O engenheiro-agrônomo Lucas Bartelega, da ProCafé, é um dos investigadores deste caso. Ele revela que a rota do contrabando já foi identificada na Colômbia e na Costa Rica, nações que são justamente nossas grandes concorrentes no mercado internacional de café. “A maioria dessa semente tem saído do Brasil de forma ilegal”, afirma Bartelega em entrevista à EPTV, da rede Globo, destacando que o Ministério da Agricultura já foi acionado para tentar conter a fuga.
Mas por que tanto alvoroço com um punhado de sementes? A resposta está no tempo e no investimento. Imagine uma tecnologia que levou mais de quatro décadas para ser aperfeiçoada. São variedades que resistem a pragas terríveis, à seca implacável, verdadeiros super-heróis genéticos criados em laboratórios e campos de pesquisa brasileiros. Tudo isso financiado, em grande parte, pelos próprios cafeicultores, que acreditam no futuro da atividade.
“São recursos do produtor brasileiro investidos, que os cafeicultores de outros países agora tem acesso de forma gratuita e muito fácil”, lamenta o pesquisador. É como se o Brasil pagasse a conta de um desenvolvimento de ponta para que concorrentes usufruam da tecnologia sem qualquer esforço.
O vice-presidente do sistema Faemg-Senar, Arnaldo Bottrel Reis, não hesita em classificar a prática: “É contrabando de tecnologia”. Para ele, é inaceitável que anos de pesquisa, que conferiram ao café brasileiro resistência a nematoides, ferrugem e estiagem, sejam simplesmente enviados para fora sem controle. “O Ministério da Agricultura não tem nenhum registro de que essas sementes estão saindo.

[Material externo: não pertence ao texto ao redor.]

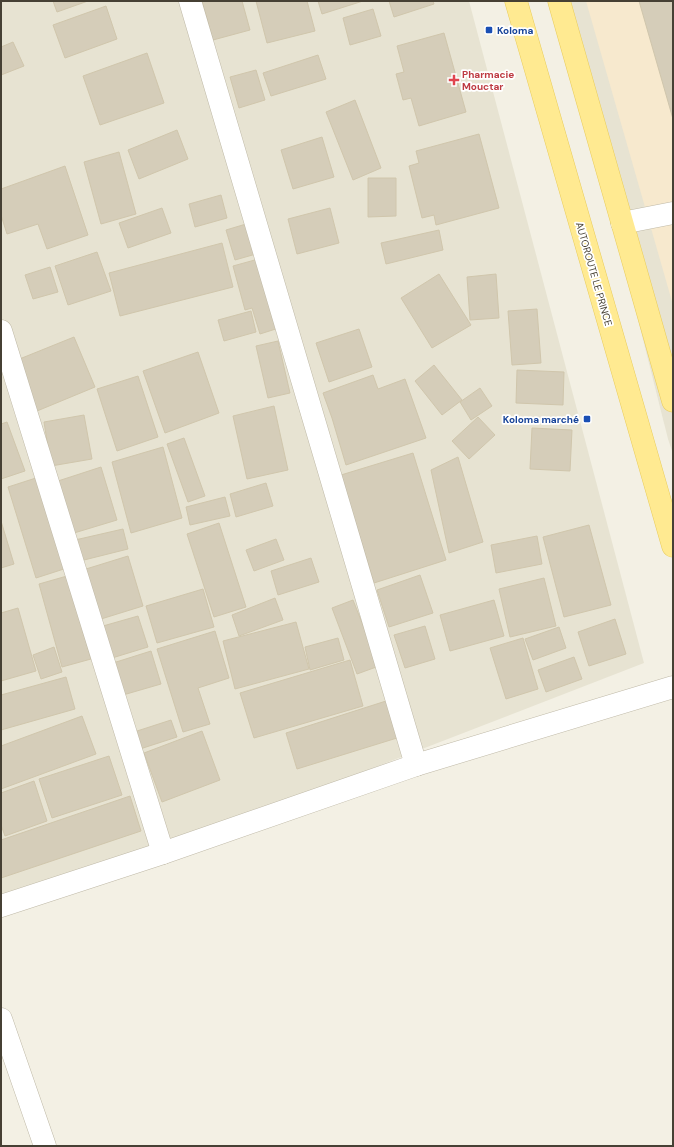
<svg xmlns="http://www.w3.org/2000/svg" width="674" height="1147" font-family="'DM Sans',sans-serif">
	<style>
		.residential { fill: #e7e3d2 }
		.commercial { fill: #f7e9ce }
		.building { fill: #d5cdb9; stroke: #d0c6ac }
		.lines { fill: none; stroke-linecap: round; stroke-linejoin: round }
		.street-casing { stroke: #bfb9a7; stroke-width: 23 }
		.primary-casing { stroke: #e9cc5c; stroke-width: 23 }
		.street { stroke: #fff; stroke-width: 22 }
		.primary { stroke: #ffea91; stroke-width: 22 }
		.transit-dot { fill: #1a4fb4; stroke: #fff; stroke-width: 1.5 }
		.health-dot { fill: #e0444e; stroke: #fff; stroke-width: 1.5 }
		.labels { text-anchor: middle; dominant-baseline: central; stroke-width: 3.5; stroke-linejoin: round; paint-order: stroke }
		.transit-label { font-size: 10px; font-weight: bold; fill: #164399; stroke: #fff; text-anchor: start }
		.health-label { font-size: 10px; font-weight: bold; fill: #be3a42; stroke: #fff; text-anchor: start }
		.street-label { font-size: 10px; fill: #464034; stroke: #fff }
	</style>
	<rect width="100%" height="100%" fill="#f3f0e4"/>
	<!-- residential -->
	<g class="residential">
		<polygon points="1,1 469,1 644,663 1,912"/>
		<polygon points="558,1 673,1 673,454 668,439"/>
	</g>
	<!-- commercial -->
	<polygon class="commercial" points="586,1 673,1 673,305"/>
	<!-- building -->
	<g class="building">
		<polygon points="53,1 88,1 57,12"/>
		<polygon points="202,1 242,1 250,30 213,40"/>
		<polygon points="256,1 307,1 315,31 267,43"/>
		<polygon points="318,1 363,1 322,14"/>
		<polygon points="389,1 433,1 434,4 394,17"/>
		<polygon points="639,1 673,1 673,119"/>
		<polygon points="106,6 117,39 65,58 53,25"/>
		<polygon points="373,9 381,36 350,45 343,18"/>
		<polygon points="444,33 466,112 419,126 411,98 403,100 396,74 404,72 397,46"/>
		<polygon points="13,42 24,66 1,75 1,47"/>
		<polygon points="147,53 164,103 100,125 83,76"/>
		<polygon points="318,55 326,79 271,96 263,73"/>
		<polygon points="256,70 265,100 239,108 230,77"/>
		<polygon points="355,100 381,168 353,180 326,112"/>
		<polygon points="177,130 188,159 139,179 128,150"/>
		<polygon points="479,134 499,208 436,225 434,215 422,218 409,166 419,163 416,151"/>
		<polygon points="322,137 334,177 293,189 281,150"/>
		<polygon points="119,152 136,214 101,224 84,162"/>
		<polygon points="65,166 88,235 47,249 38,224 7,234 1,215 1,189"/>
		<polygon points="368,178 396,178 396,216 368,217"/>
		<polygon points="221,195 227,218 195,227 189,204"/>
		<polygon points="162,208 171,233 128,248 119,223"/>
		<polygon points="330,208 339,243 297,254 288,219"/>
		<polygon points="246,224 256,254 235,260 226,230"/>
		<polygon points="439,230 443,250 386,264 381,243"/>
		<polygon points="222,243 233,287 120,316 109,273"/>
		<polygon points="97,252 111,291 68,305 55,266"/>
		<polygon points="262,258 282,327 260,334 252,308 245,310 233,266"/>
		<polygon points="50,267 58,292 33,299 25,275"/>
		<polygon points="439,274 471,325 432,348 401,298"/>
		<polygon points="496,274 499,318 470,320 467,277"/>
		<polygon points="537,309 541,363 512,365 508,311"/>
		<polygon points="251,311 256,332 224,341 218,320"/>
		<polygon points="359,329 372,367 329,382 316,343"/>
		<polygon points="74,337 95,387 37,411 17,360"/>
		<polygon points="278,341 290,393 268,398 256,346"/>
		<polygon points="198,352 219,413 165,433 143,371"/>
		<polygon points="434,365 462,400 442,415 415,381"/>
		<polygon points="517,370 564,372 563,405 516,403"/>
		<polygon points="373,375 378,389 405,379 426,438 346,465 332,418 323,393"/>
		<polygon points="138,376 158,437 117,451 97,389"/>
		<polygon points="480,388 492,406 471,420 460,402"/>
		<polygon points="274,406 288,470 247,479 233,416"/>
		<polygon points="84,415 92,459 51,466 44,422"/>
		<polygon points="478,417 495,435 469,459 452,441"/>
		<polygon points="7,422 25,471 1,479 1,424"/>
		<polygon points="532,428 572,430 570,471 530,469"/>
		<polygon points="184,438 205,496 188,502 167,444"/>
		<polygon points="163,447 182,518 131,533 112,462"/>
		<polygon points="413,453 446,560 374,583 341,475"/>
		<polygon points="458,457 483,542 449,553 431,470"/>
		<polygon points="101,467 117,520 74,533 58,481"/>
		<polygon points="39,477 67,568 36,578 8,487"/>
		<polygon points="266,483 273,506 236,517 230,494"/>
		<polygon points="225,497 230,516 190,525 186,507"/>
		<polygon points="1,521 14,564 1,568"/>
		<polygon points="219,523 246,607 214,617 187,534"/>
		<polygon points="589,525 611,605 564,617 543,537"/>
		<polygon points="123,529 128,549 80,561 75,540"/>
		<polygon points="537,536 542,564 496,573 491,545"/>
		<polygon points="276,539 284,560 254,571 246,550"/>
		<polygon points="128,556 143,606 101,619 86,569"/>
		<polygon points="311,558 319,582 278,595 271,571"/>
		<polygon points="420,575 433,613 389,627 377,590"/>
		<polygon points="67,576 91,659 62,667 39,584"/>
		<polygon points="544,578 556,626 510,637 499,589"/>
		<polygon points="203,589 214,627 157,643 146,606"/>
		<polygon points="275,598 283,620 239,636 232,615"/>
		<polygon points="353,600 379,666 357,674 332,608"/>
		<polygon points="494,600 504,636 450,651 440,615"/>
		<polygon points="18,608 36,671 1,681 1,613"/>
		<polygon points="138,616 148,647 112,658 103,626"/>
		<polygon points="615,619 626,654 589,666 578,632"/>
		<polygon points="296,622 309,669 235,689 223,641"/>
		<polygon points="425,626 435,659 405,668 394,635"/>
		<polygon points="559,627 566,648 533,660 525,639"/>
		<polygon points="215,631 229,678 198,688 210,724 183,732 157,649"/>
		<polygon points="338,638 344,660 310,670 305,647"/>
		<polygon points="523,638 538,689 506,699 490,648"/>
		<polygon points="54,647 62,672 41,679 33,655"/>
		<polygon points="151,651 161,684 123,695 113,663"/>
		<polygon points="574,657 582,679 546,692 538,670"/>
		<polygon points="350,660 363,706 254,738 240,693"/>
		<polygon points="66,677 75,709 1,730 1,695"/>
		<polygon points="386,701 397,738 297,769 286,733"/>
		<polygon points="82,716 96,754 1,789 1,746"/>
		<polygon points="171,720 177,737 140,749 134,732"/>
		<polygon points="202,731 220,780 162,802 144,753"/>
		<polygon points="109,756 122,795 52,818 39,779"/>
		<polygon points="34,781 47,821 5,836 1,825 1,793"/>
		<polygon points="130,796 141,831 1,878 1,840"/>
	</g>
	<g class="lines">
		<defs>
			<g id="street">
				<polyline points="190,1 416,765"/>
				<polyline points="622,223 673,213"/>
				<polyline points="1,331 163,853"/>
				<polyline points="1,906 163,853 416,765 673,687"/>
				<polyline points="1,1019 45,1146"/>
			</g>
			<g id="primary">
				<polyline points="516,1 673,546"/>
				<polyline points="559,1 673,401"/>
			</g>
		</defs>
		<!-- street casing -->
		<use href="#street" class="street-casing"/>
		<!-- primary casing -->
		<use href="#primary" class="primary-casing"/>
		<!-- street -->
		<use href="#street" class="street"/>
		<!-- primary -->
		<use href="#primary" class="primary"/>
	</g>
	<!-- markers -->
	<g class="transit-dot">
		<rect x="485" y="26" width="8" height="8" rx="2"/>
		<rect x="583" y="415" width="8" height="8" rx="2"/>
	</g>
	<path class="health-dot" d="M452 74h4v4h4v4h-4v4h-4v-4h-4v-4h4z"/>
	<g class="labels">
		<!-- transit labels -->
		<g class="transit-label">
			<text x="497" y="30">Koloma</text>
			<text x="579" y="419" text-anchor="end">Koloma marché</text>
		</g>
		<!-- health labels -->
		<g class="health-label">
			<text x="462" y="74">Pharmacie<tspan x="462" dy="12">Mouctar</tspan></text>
		</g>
		<!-- street labels -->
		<g class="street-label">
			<text transform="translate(594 274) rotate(74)">AUTOROUTE LE PRINCE</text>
		</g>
	</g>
	<!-- border -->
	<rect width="674" height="1147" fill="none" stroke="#464034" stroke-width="4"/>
</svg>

É contrabando”, reforça.
Nos cafundós das lavouras, a indignação é a mesma, mas o tom é ainda mais direto. O cafeicultor Adelino Roberto Bernardes chama as coisas pelos nomes: “É jogo sujo”. Ele aponta a cruel contradição: enquanto o produtor brasileiro arca com altos custos e segue regras rigorosas – inclusive com a proibição de certos defensivos –, o concorrente estrangeiro usufrui da variedade roubada com custos menores e, muitas vezes, com um leque de produtos químicos mais amplo. “Não é justo”, sentencia.
A crônica que se desenha nos campos de Minas é, portanto, de uma guerra silenciosa. Não há tiros, mas há uma disputa feroz pela liderança no mercado global do café. O alvo não é um território, mas a inteligência e a inovação contidas em cada semente. O temor é que, ao perder o controle sobre esse patrimônio genético, o Brasil veja minguar a competitividade do seu “ouro verde”, conquistada com tanto empenho ao longo de gerações. O caso das sementes contrabandeadas é mais do que uma notícia; é um capítulo crucial na luta pela preservação de uma das maiores riquezas nacionais.